Your instructions: Give the data again exactly, without its images.

─── Provided material

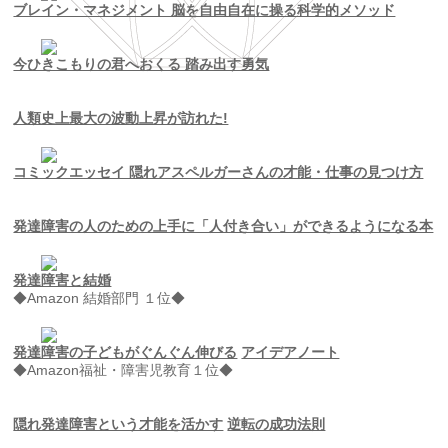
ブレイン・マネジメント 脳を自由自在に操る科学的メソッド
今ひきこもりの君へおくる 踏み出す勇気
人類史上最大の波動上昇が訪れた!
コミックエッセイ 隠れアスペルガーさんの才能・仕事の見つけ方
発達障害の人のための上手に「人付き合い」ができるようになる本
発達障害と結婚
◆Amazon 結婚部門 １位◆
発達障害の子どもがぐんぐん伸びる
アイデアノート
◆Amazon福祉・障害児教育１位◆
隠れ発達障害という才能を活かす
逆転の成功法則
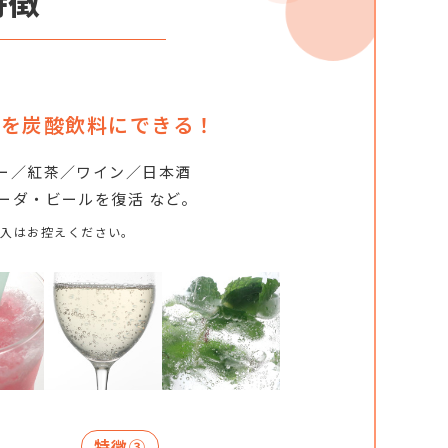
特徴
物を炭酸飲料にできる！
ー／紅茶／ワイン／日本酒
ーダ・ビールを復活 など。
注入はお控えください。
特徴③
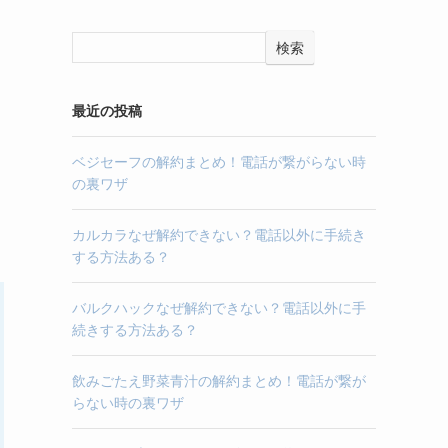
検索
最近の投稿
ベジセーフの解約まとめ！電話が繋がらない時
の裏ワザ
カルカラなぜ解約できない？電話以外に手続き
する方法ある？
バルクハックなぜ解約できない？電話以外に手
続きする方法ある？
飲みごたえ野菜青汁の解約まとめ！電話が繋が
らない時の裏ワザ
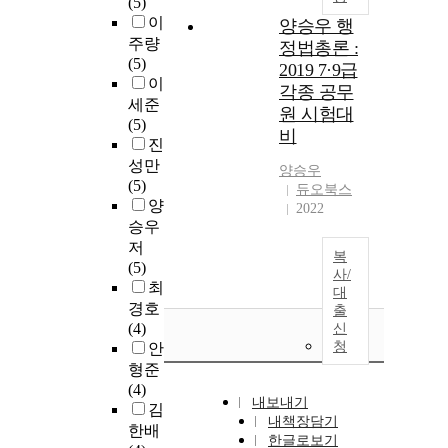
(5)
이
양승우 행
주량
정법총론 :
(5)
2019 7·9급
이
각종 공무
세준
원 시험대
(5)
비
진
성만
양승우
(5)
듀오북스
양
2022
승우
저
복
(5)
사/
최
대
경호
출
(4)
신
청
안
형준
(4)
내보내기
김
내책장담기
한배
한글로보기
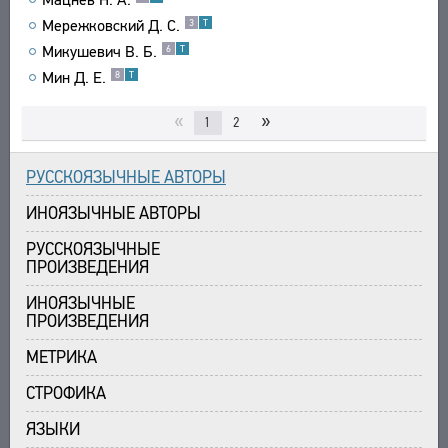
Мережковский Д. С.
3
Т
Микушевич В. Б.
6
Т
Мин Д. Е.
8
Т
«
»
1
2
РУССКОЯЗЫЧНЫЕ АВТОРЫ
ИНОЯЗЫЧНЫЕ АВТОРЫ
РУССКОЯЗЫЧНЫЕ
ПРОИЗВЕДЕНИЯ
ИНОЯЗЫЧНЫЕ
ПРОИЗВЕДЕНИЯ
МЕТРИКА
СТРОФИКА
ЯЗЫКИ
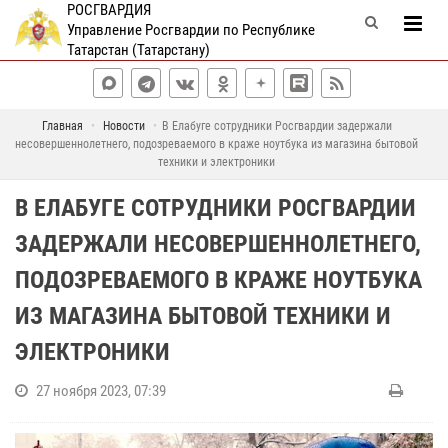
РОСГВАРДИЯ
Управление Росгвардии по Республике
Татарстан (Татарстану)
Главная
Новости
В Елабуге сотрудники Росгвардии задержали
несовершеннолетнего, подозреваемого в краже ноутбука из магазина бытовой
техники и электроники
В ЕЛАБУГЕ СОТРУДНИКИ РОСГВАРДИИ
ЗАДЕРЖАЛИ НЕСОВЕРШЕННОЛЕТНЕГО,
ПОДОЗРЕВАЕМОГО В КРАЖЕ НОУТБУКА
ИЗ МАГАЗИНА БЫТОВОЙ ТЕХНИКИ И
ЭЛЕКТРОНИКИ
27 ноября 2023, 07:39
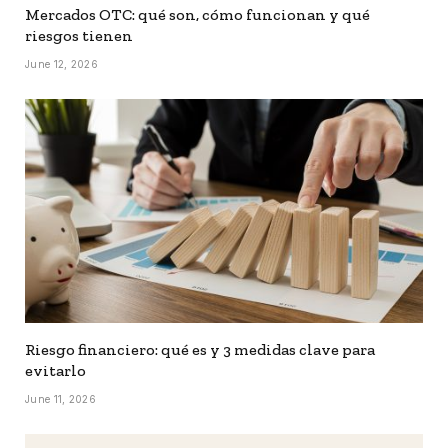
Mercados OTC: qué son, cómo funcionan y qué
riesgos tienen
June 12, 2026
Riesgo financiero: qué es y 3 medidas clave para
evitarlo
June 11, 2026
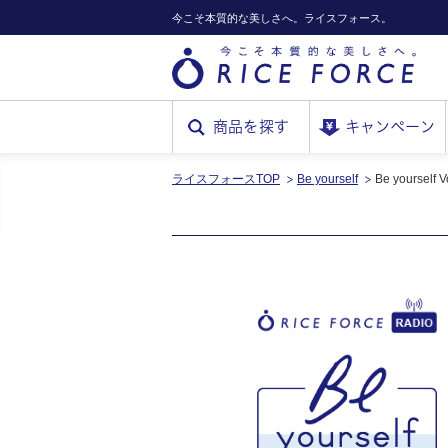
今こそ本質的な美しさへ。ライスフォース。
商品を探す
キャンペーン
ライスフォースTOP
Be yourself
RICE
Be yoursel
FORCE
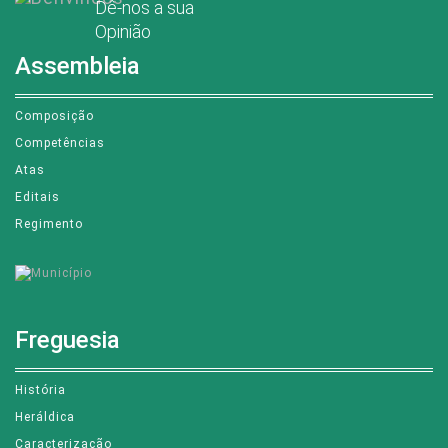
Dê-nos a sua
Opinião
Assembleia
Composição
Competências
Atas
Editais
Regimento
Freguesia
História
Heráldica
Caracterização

──────

Reply to the exercise:
ブレイン・マネジメント 脳を自由自在に操る科学的メソッド
今ひきこもりの君へおくる 踏み出す勇気
人類史上最大の波動上昇が訪れた!
コミックエッセイ 隠れアスペルガーさんの才能・仕事の見つけ方
発達障害の人のための上手に「人付き合い」ができるようになる本
発達障害と結婚
◆Amazon 結婚部門 １位◆
発達障害の子どもがぐんぐん伸びる
アイデアノート
◆Amazon福祉・障害児教育１位◆
隠れ発達障害という才能を活かす
逆転の成功法則
特徴
物を炭酸飲料にできる！
ー／紅茶／ワイン／日本酒
ーダ・ビールを復活 など。
注入はお控えください。
特徴③
検索
最近の投稿
ベジセーフの解約まとめ！電話が繋がらない時
の裏ワザ
カルカラなぜ解約できない？電話以外に手続き
する方法ある？
バルクハックなぜ解約できない？電話以外に手
続きする方法ある？
飲みごたえ野菜青汁の解約まとめ！電話が繋が
らない時の裏ワザ
(5)
이
양승우 행
주량
정법총론 :
(5)
2019 7·9급
이
각종 공무
세준
원 시험대
(5)
비
진
성만
양승우
(5)
듀오북스
양
2022
승우
저
복
(5)
사/
최
대
경호
출
(4)
신
청
안
형준
(4)
내보내기
김
내책장담기
한배
한글로보기
Мережковский Д. С.
3
Т
Микушевич В. Б.
6
Т
Мин Д. Е.
8
Т
«
»
1
2
РУССКОЯЗЫЧНЫЕ АВТОРЫ
ИНОЯЗЫЧНЫЕ АВТОРЫ
РУССКОЯЗЫЧНЫЕ
ПРОИЗВЕДЕНИЯ
ИНОЯЗЫЧНЫЕ
ПРОИЗВЕДЕНИЯ
МЕТРИКА
СТРОФИКА
ЯЗЫКИ
РОСГВАРДИЯ
Управление Росгвардии по Республике
Татарстан (Татарстану)
Главная
Новости
В Елабуге сотрудники Росгвардии задержали
несовершеннолетнего, подозреваемого в краже ноутбука из магазина бытовой
техники и электроники
В ЕЛАБУГЕ СОТРУДНИКИ РОСГВАРДИИ
ЗАДЕРЖАЛИ НЕСОВЕРШЕННОЛЕТНЕГО,
ПОДОЗРЕВАЕМОГО В КРАЖЕ НОУТБУКА
ИЗ МАГАЗИНА БЫТОВОЙ ТЕХНИКИ И
ЭЛЕКТРОНИКИ
27 ноября 2023, 07:39
Mercados OTC: qué son, cómo funcionan y qué
riesgos tienen
June 12, 2026
Riesgo financiero: qué es y 3 medidas clave para
evitarlo
June 11, 2026
今こそ本質的な美しさへ。ライスフォース。
商品を探す
キャンペーン
ライスフォースTOP
Be yourself
RICE
Be yoursel
FORCE
Dê-nos a sua
Opinião
Assembleia
Composição
Competências
Atas
Editais
Regimento
Freguesia
História
Heráldica
Caracterização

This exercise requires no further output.